The 2UR-GSE V8 engine found under the hood of the Lexus LC 500 has enjoyed more than a decade of service in some of Lexus' most exciting, and prestigious cars. The unit was first deployed in the Lexus IS-F, a would-be BMW-fighter designed to take on the likes of the M3 high performance sedan, before eventually finding its way into the GS-F mid-sizer, the RC-F coupe, and finally the LC coupe a few short years ago.
The engine was developed from the 1UR-FSE V8, a 4.6-liter unit that Lexus had previous installed in the LS full-size sedan, as well as off-roaders like the GX 460, the Toyota Land Cruiser, and even the Sequoia SUV and the Tundra full-size truck. Key differences between the motors include the additional displacement, Yamaha-tuned cylinder heads, and of course direct fuel injection.
In the LC 500 convertible the engine is good for a healthy 471 hp and 398 lb-ft of torque. These numbers aren't overwhelming in the context of similarly-priced six-figure sleds, but that's because Lexus has chosen excitement over excess when it comes to the car's driving experience.
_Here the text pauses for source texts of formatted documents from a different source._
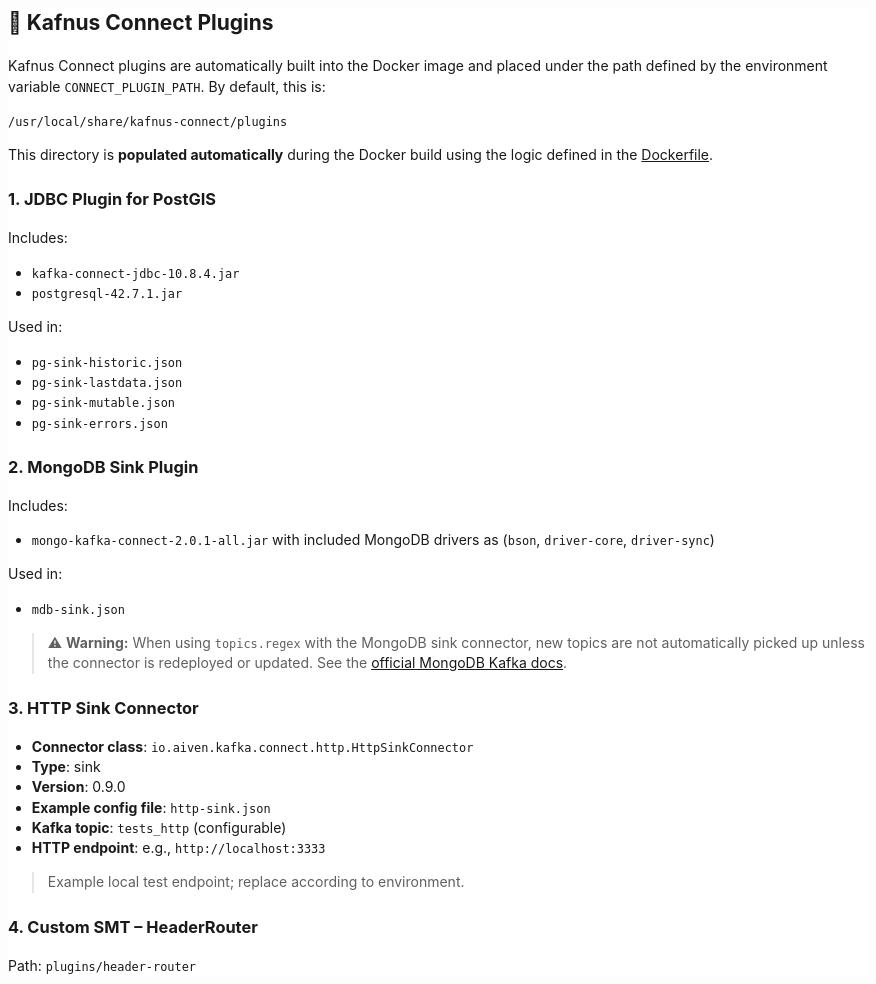 
## 🧩 Kafnus Connect Plugins

Kafnus Connect plugins are automatically built into the Docker image and placed under the path defined by the environment variable `CONNECT_PLUGIN_PATH`. By default, this is:

```
/usr/local/share/kafnus-connect/plugins
```

This directory is **populated automatically** during the Docker build using the logic defined in the [Dockerfile](Dockerfile).

### 1. JDBC Plugin for PostGIS

Includes:

* `kafka-connect-jdbc-10.8.4.jar`
* `postgresql-42.7.1.jar`

Used in:

* `pg-sink-historic.json`
* `pg-sink-lastdata.json`
* `pg-sink-mutable.json`
* `pg-sink-errors.json`

### 2. MongoDB Sink Plugin

Includes:

* `mongo-kafka-connect-2.0.1-all.jar` with included MongoDB drivers as (`bson`, `driver-core`, `driver-sync`)

Used in:

* `mdb-sink.json`

> ⚠️ **Warning:** When using `topics.regex` with the MongoDB sink connector, new topics are not automatically picked up unless the connector is redeployed or updated. See the [official MongoDB Kafka docs](https://www.mongodb.com/docs/kafka-connector/current/sink-connector/configuration-properties/kafka-topic/#std-label-sink-configuration-topic-properties).

### 3. HTTP Sink Connector

* **Connector class**: `io.aiven.kafka.connect.http.HttpSinkConnector`
* **Type**: sink
* **Version**: 0.9.0
* **Example config file**: `http-sink.json`
* **Kafka topic**: `tests_http` (configurable)
* **HTTP endpoint**: e.g., `http://localhost:3333`

> Example local test endpoint; replace according to environment.

### 4. Custom SMT – HeaderRouter

Path: `plugins/header-router`

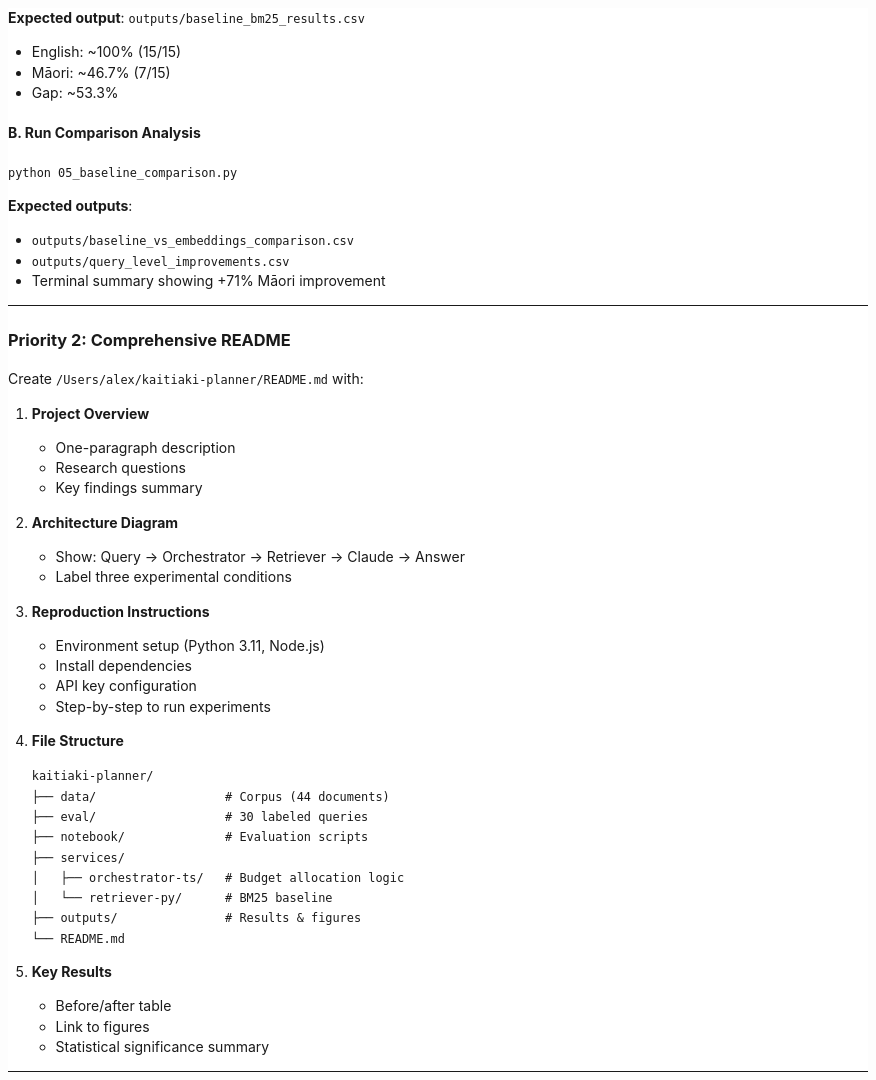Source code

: **Expected output**: `outputs/baseline_bm25_results.csv`
- English: ~100% (15/15)
- Māori: ~46.7% (7/15)
- Gap: ~53.3%

#### B. Run Comparison Analysis
```bash
python 05_baseline_comparison.py
```

**Expected outputs**:
- `outputs/baseline_vs_embeddings_comparison.csv`
- `outputs/query_level_improvements.csv`
- Terminal summary showing +71% Māori improvement

---

### **Priority 2: Comprehensive README**

Create `/Users/alex/kaitiaki-planner/README.md` with:

1. **Project Overview**
   - One-paragraph description
   - Research questions
   - Key findings summary

2. **Architecture Diagram**
   - Show: Query → Orchestrator → Retriever → Claude → Answer
   - Label three experimental conditions

3. **Reproduction Instructions**
   - Environment setup (Python 3.11, Node.js)
   - Install dependencies
   - API key configuration
   - Step-by-step to run experiments

4. **File Structure**
   ```
   kaitiaki-planner/
   ├── data/                  # Corpus (44 documents)
   ├── eval/                  # 30 labeled queries
   ├── notebook/              # Evaluation scripts
   ├── services/
   │   ├── orchestrator-ts/   # Budget allocation logic
   │   └── retriever-py/      # BM25 baseline
   ├── outputs/               # Results & figures
   └── README.md
   ```

5. **Key Results**
   - Before/after table
   - Link to figures
   - Statistical significance summary

---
While a 4.6 second 0-60 mph time the two-door grand tourer is respectably quick, I found myself equally intoxicated by the guttural howl of the 5.0 as it reached towards its 7,300 rpm redline, mid-range and bass bouncing off of the concrete lane dividers or tunnel walls to be reflected back into the open cockpit for a second round of enjoyment.
It's an entirely different battle-cry as compared to the more muted sounds of the turbos that have come to dominate the luxury world, and combined with its instant throttle response it adds a direct, visceral connection to the drive that more than makes up for the Lexus' more casual approach out on the road. Rather than go for the throat and cosplay racecar with its full-size convertible, the LC simply delivers comfortable, well-balanced handling interspersed with bursts of straight-line thrills thanks to a smooth-shifting (and paddle-equipped) 10-speed automatic transmission.
Gorgeous Sheet Metal
The LC 500 convertible's vociferous mechanical character meshes well with a visual personality that is without match among its high end peers. Peeling the top off of the elegantly angular coupe has only served to enhance the Lexus' street presence, as it's impossible to escape notice out on the road. This was especially true of my tester's deep red paint job, which combined with the natural tan leather of its exquisitely-detailed cabin underscored just how much separation the LC has put between itself and the more homogenous and bulky designs typically seen from the two-door set.
Photo: Benjamin Hunting
Would I have liked an infotainment system that didn't rely on impossibly jumpy touchpad mounted on the center console for nearly every interaction with the vehicle's systems? Definitely, and it's a shame that Lexus continues to field the most difficult-to-use interface in the entire industry.
Still, I could easily ignore the (still impressive) stereo and lose myself in the well-padded, and wind-insulated interior of the LC 500 indefinitely. Who needs tunes when you've got 471 horses braying at the bit.
(Nearly) Perfect And (Definitely) Peerless
Standing out is often more important than fitting in at the upper echelons of the auto industry, especially for a company like Lexus that has been routinely dismissed for building less-than-exciting automobiles that trade build quality and comfort for a boring drive. The 2021 Lexus LC 500 is the antithesis of this image, scoring much higher eye-sear than rivals like the BMW M850i or the Mercedes-Benz SL-Class while delivering a rip-roaring rear-wheel drive ride that easily separates itself from the sea of clinically-quick all-wheel drive boost machines.
Photo: Benjamin Hunting
It also happens to feature the only Japanese-built V8 engine currently offered in a sports car. It's very likely that the LC 500 represents the last hurrah for the brand's 5.0 as the market continues its march toward software-heavy, benchmark-focused, and ultimately over-insulated premium models. It's hard to think of a more gorgeous, fun-to-drive send-off for one of the best drivetrains money can currently buy.